EXERCISE AIM
The stretch wanted below opens at the line containing "Pigmentlösung" and closes at the line containing "4. Права и обязанности участников". Please return it exactly, with no other lines.

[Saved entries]

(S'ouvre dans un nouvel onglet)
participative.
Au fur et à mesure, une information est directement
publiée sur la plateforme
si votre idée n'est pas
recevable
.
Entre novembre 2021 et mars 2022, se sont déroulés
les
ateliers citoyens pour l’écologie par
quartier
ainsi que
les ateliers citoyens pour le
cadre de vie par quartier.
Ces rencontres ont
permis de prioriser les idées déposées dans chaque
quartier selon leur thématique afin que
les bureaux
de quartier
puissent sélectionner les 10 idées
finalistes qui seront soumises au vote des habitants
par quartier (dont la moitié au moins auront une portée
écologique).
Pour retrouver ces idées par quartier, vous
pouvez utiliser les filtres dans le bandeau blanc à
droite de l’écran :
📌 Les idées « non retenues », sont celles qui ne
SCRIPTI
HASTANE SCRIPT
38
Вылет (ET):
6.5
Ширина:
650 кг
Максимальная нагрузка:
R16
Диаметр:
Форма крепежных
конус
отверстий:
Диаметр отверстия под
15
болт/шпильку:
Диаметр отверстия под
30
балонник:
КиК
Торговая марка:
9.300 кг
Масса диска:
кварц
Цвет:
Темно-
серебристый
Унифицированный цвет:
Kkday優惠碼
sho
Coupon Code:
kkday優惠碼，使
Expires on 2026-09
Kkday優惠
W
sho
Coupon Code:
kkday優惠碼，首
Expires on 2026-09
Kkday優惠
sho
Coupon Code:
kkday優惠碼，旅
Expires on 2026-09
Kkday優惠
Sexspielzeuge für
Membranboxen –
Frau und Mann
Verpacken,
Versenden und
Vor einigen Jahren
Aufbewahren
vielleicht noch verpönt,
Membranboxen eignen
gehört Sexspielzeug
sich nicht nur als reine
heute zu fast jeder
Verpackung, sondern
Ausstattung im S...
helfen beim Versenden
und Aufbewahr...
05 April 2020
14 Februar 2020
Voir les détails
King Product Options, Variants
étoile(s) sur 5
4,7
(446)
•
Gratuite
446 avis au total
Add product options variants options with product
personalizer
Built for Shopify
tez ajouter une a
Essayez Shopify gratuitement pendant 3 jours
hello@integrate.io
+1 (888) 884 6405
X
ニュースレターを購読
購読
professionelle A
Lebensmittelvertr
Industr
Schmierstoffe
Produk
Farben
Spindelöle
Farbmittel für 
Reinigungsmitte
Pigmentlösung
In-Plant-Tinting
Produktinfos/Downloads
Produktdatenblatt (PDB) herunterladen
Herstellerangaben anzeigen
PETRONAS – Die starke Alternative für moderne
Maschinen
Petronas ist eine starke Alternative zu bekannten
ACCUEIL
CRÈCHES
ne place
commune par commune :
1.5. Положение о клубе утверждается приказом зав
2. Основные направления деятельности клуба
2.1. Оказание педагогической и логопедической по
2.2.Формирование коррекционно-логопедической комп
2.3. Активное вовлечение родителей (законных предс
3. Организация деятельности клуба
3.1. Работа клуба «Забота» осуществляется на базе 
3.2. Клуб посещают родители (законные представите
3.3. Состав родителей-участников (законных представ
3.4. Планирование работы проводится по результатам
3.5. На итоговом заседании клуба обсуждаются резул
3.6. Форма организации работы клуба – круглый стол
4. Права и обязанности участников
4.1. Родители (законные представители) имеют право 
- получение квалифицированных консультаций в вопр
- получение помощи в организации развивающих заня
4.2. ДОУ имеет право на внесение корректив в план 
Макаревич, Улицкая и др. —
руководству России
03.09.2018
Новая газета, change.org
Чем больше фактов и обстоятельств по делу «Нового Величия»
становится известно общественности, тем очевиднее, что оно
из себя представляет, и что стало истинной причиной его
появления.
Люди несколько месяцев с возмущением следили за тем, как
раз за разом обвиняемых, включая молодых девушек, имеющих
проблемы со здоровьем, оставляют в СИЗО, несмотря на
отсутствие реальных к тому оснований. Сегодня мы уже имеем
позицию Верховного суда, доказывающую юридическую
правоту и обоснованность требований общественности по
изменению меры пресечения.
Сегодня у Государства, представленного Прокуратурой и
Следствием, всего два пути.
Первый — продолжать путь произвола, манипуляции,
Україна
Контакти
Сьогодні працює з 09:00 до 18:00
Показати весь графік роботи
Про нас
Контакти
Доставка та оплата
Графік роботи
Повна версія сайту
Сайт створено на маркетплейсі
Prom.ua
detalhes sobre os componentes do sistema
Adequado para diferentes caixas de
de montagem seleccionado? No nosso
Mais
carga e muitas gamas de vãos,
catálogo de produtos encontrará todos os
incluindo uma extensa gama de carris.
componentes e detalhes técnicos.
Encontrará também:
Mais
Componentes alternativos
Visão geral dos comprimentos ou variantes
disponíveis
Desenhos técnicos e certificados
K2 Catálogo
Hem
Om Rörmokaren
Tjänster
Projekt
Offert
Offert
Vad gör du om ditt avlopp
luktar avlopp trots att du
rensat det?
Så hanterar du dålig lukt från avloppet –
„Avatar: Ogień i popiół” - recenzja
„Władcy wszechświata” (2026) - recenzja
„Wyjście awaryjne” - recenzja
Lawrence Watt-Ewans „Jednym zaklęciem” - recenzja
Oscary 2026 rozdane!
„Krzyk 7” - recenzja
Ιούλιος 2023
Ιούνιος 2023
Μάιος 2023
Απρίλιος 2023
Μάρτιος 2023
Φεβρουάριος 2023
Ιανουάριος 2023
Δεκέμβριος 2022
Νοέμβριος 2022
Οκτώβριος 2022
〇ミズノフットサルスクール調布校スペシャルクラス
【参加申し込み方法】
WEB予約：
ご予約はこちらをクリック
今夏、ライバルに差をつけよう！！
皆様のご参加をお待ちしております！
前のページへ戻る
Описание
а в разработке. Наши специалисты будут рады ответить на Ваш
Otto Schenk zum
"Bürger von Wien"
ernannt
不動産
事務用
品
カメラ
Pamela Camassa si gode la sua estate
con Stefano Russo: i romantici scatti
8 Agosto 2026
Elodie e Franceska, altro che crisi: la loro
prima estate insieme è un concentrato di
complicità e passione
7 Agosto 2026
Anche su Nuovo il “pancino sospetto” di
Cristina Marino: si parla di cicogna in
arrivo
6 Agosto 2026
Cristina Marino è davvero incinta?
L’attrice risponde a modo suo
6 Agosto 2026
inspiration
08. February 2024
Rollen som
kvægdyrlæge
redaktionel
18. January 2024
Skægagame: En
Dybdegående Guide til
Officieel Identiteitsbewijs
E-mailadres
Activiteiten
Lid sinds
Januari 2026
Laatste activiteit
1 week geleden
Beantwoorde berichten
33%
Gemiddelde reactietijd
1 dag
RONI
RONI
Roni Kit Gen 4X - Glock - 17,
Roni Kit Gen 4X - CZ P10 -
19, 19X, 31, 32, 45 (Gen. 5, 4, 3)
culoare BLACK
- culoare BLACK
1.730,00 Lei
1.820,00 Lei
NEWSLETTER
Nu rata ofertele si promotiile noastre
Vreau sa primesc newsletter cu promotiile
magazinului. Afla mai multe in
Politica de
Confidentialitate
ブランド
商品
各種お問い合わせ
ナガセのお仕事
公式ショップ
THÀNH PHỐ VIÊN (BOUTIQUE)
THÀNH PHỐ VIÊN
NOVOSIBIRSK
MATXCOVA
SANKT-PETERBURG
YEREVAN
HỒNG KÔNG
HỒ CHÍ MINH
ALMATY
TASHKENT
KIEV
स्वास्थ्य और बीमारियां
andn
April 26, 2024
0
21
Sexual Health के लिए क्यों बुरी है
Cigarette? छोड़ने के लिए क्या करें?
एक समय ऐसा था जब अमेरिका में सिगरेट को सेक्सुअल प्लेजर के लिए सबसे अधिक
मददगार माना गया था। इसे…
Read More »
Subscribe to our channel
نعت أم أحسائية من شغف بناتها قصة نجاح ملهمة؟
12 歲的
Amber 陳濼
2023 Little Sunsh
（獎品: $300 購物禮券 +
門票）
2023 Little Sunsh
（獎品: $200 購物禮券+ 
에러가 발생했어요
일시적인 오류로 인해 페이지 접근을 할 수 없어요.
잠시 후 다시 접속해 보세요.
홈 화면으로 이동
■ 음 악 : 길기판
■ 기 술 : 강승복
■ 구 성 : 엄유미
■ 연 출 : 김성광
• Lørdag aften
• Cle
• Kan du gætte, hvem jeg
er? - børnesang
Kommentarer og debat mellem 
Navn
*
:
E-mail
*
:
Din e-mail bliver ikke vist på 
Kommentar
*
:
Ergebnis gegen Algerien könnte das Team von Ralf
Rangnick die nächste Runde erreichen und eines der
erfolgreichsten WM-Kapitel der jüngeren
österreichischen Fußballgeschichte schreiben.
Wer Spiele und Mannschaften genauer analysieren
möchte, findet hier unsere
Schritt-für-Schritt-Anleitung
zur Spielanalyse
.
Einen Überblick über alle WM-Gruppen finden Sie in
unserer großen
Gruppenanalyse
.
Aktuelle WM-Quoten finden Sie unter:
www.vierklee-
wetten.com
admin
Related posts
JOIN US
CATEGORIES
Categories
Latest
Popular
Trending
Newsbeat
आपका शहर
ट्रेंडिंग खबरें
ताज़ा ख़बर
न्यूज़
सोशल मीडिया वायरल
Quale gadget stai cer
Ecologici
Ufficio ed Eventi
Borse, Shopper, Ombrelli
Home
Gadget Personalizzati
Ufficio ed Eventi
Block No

FINAL ANSWER
Pigmentlösung
In-Plant-Tinting
Produktinfos/Downloads
Produktdatenblatt (PDB) herunterladen
Herstellerangaben anzeigen
PETRONAS – Die starke Alternative für moderne
Maschinen
Petronas ist eine starke Alternative zu bekannten
ACCUEIL
CRÈCHES
ne place
commune par commune :
1.5. Положение о клубе утверждается приказом зав
2. Основные направления деятельности клуба
2.1. Оказание педагогической и логопедической по
2.2.Формирование коррекционно-логопедической комп
2.3. Активное вовлечение родителей (законных предс
3. Организация деятельности клуба
3.1. Работа клуба «Забота» осуществляется на базе 
3.2. Клуб посещают родители (законные представите
3.3. Состав родителей-участников (законных представ
3.4. Планирование работы проводится по результатам
3.5. На итоговом заседании клуба обсуждаются резул
3.6. Форма организации работы клуба – круглый стол
4. Права и обязанности участников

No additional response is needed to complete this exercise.